The Parisian metro is the sixth largest in the world and possibly one of the most storied. You’ve seen it in movies, probably heard tourists’ tales about it, and if fortunate, you’ve perhaps experienced it for yourself. I remember it well from my time living in Paris, mostly riding through the depths of its mightily efficient system to university classes on the famed Left Bank and also to the Bibliotheque Nationale de France (the National Library of France) in the 13th Arrondissement, where I could be found, head buried in microfiche, reading about obscure Latin American educational approaches. Ah, the flights of academic fancy that accompany tertiary education! Anyway, I quite liked the metro (although was somewhat partial to the Parisian bus system for the wonderful opportunity to soak in all the sights above ground) and I came to look forward to the many idiosyncrasies of the underground system, one of which was the abandoned stations. There are many of them in Paris, largely closed during World War II and never reopened, and they’ve become ghost stations, haunting the underground with their presence. I always found it curious to pass through these stations, almost looked forward to it because of the mystery they held; it was just one of those beautiful things about Paris, one of the many strange, hidden oddities.

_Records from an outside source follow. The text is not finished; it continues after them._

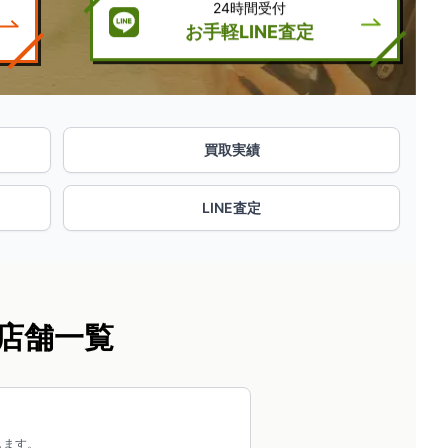
24時間受付
お手軽LINE査定
買取実績
LINE査定
店舗一覧
します。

Anyway, these ghost stations have been re-imagined by the architectural duo as spaces for Parisian daily life: eating, drinking, socializing, exercising. In a way, it’s like the high-line in NY but underground and taken to a whole new level. And I’m intrigued.
Care to swim in an incredibly contemporary underground public pool?

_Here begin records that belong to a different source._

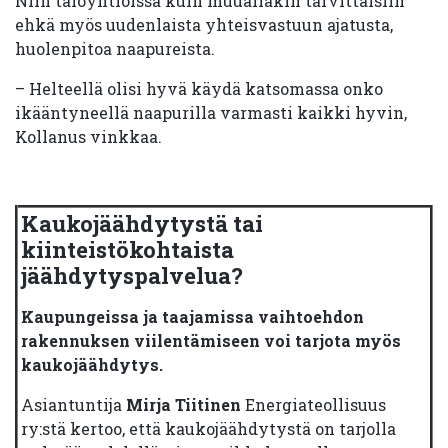
Niin taloyhtiöissä kuin muuallakin tarvittaisiin
ehkä myös uudenlaista yhteisvastuun ajatusta,
huolenpitoa naapureista.
– Helteellä olisi hyvä käydä katsomassa onko
ikääntyneellä naapurilla varmasti kaikki hyvin,
Kollanus vinkkaa.
Kaukojäähdytystä tai
kiinteistökohtaista
jäähdytyspalvelua?
Kaupungeissa ja taajamissa vaihtoehdon
rakennuksen viilentämiseen voi tarjota myös
kaukojäähdytys.
Asiantuntija
Mirja Tiitinen
Energiateollisuus
ry:stä kertoo, että kaukojäähdytystä on tarjolla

Care to dance the night away in a nightclub located in an abandoned metro station?
Or laze around in your local underground park?
This is all conceptual, rather impractical, and not all that likely to happen anytime soon. Indeed, the cynic in me believes this may simply have been a very clever publicity stunt intended to attract the votes of aesthetes and urbanites. But just for a second, imagine if there really was a whole network of these re-purposed spaces across the city, and you could stop in at your local ghost station for a cup of coffee and a pastry or explore the city at-large by stopping in at each station for a figurative taste of what each had to offer? She has my vote.